Tuesday, February 28, 2023

Vittoria Colonna and Pole's "Spirituali" after Trent

I've nearly finished reading Father Dermot Fenlon's book about Reginald Cardinal Pole, the Lutheran doctrine of Justification, the Council of Trent, and the Counter-Reformation in Italy (and in England, to a lesser extent). One figure among the spirituali Cardinal Pole gathered around him in Viterbo is Vittoria Colonna, who died on February 25, 1547. According to the old Catholic Encyclopedia:

She was the daughter of Fabrizio Colonna, lord of various Roman fiefs and grand constable of Naples. Her mother, Agnese da Montefeltro, was a daughter of Federigo da Montefeltro, first Duke of Urbino. In 1509 Vittorio was married to Ferrante Francesco d'Avalos, Marquis of Pescara, a Neapolitan nobleman of Spanish origin, who was one of the chief generals of the Emperor Charles V. Pescara's military career culminated in the victory of Pavia (24 February, 1525), after which he became involved in Morone's conspiracy for the liberation of Italy, and was tempted from his allegiance to the emperor by the offer of the crown of Naples. Vittoria earnestly dissuaded him from this scheme, declaring (as her cousin, Cardinal Pompeo Colonna, tells us) that she "preferred to die the wife of a most brave marquis and a most upright general, than to live the consort of a king dishonoured with any stain of infamy". Pescara died in the following November, leaving his young heir and cousin, Alfonso d'Avalos, Marchese del Vasto, under Vittorio's care.

Vittoria henceforth devoted herself entirely to religion and literature. We find her usually in various monasteries, at Rome, Viterbo, and elsewhere, living in conventual simplicity, the centre of all that was noblest in the intellectual and spiritual life of the times. She had a peculiar genius for friendship, and the wonderful spiritual tie that united her to Michelangelo Buonarroti made the romance of that great artist's life. Pietro Bembo, the literary dictator of the age, was among her most fervent admirers. She was closely in touch with Ghiberti, Contarini, Giovanni Morone, and all that group of men and women who were working for the reformation of the Church from within. For a while she had been drawn into the controversy concerning justification by faith, but was kept within the limits of orthodoxy by the influence of the beloved friend of her last years, Cardinal Reginald Pole, to whom she declared she owed her salvation.

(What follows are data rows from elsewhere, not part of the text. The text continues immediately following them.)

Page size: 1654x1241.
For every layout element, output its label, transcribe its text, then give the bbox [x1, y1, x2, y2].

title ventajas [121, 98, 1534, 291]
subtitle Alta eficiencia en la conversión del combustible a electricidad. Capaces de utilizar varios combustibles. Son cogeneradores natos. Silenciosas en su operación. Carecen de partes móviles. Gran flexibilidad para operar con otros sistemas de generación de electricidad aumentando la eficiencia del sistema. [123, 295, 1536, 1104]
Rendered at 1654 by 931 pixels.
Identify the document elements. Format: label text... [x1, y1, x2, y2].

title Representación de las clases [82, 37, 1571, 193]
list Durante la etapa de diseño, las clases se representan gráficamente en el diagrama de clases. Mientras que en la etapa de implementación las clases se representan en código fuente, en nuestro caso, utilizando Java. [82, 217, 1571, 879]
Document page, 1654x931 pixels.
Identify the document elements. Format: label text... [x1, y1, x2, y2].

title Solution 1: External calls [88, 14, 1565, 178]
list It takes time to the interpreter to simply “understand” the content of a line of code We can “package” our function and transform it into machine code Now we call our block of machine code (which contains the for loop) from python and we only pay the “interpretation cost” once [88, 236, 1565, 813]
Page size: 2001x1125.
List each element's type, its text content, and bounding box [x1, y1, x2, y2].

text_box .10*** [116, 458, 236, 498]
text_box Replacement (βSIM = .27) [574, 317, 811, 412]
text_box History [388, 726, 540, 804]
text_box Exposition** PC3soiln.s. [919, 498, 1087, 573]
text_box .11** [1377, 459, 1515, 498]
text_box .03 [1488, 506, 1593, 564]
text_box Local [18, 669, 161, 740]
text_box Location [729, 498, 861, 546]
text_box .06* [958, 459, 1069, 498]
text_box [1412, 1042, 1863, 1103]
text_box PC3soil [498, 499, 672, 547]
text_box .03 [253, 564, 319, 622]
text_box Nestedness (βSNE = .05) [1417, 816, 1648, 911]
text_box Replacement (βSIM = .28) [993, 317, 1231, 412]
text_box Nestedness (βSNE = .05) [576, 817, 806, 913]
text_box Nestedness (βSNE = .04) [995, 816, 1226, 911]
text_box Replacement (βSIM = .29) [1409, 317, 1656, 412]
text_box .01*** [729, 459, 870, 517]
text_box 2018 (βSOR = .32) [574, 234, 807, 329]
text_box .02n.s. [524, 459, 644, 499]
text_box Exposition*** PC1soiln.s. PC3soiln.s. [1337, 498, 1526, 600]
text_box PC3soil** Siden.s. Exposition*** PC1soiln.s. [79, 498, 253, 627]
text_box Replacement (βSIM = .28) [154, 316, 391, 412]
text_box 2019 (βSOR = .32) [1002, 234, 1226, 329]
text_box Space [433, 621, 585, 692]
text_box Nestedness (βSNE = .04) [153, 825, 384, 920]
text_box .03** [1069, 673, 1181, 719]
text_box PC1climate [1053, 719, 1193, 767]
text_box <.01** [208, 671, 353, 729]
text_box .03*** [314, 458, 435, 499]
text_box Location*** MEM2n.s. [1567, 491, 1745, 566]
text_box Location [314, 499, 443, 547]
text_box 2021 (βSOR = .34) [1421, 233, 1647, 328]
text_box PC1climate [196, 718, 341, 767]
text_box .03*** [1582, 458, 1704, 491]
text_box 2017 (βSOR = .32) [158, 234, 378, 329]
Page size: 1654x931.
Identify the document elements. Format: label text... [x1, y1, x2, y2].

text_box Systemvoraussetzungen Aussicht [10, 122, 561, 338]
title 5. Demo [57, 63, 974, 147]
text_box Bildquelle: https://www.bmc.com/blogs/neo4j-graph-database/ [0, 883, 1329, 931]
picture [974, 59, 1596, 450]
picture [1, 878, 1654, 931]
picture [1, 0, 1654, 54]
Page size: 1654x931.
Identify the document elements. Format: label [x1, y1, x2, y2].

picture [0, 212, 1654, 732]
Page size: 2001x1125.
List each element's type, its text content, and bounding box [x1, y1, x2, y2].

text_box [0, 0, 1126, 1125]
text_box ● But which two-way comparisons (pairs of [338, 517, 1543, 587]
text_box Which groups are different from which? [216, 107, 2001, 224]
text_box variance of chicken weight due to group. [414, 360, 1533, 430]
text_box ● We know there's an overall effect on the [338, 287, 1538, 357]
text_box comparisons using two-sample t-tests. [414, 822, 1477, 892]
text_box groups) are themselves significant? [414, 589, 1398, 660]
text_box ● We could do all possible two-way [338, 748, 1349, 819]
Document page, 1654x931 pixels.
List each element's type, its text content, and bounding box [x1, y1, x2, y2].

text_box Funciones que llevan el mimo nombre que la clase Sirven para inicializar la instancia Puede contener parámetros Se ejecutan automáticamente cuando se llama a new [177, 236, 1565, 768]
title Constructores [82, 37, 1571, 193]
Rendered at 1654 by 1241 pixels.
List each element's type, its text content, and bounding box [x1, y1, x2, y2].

Her last wish was to be buried among the nuns of S. Anna de' Funari at Rome; but it is doubtful whether her body ultimately rested there, or was removed to the side of her husband at San Domenico in Naples.

She wrote many Petrarchan sonnets to Michelangelo on religious themes; here are two "Recomposed by Anna Key" on Dappled Things, and you may find a translation of a poem he wrote to her on this page ("XII/ To Vittoria Colonna/A Matchless Courtesy)

Here's another biographical source, focused on her poetry.

In Father Dermot Fenlon's Heresy and Obedience in Tridentine Italy: Cardinal Pole and the Counter Reformation, Vittoria Colonna appears last in Chapter 13, "The Tridentine decree and the end of the Viterbo circle", pages 213-217. Fenlon describes how she wanted to help protect Alvise Priuli so he could peacefully achieve "simple acquiescence in the doctrine [of Justification] put forward at the Council" and remain in the Church, as she had. On page 215, he comments that "With her death, the Viterbo circle came to an end". In later chapters, the effect of her death on Cardinal Pole's last years is mentioned, but her efforts to help Priuli is her last dated correspondence.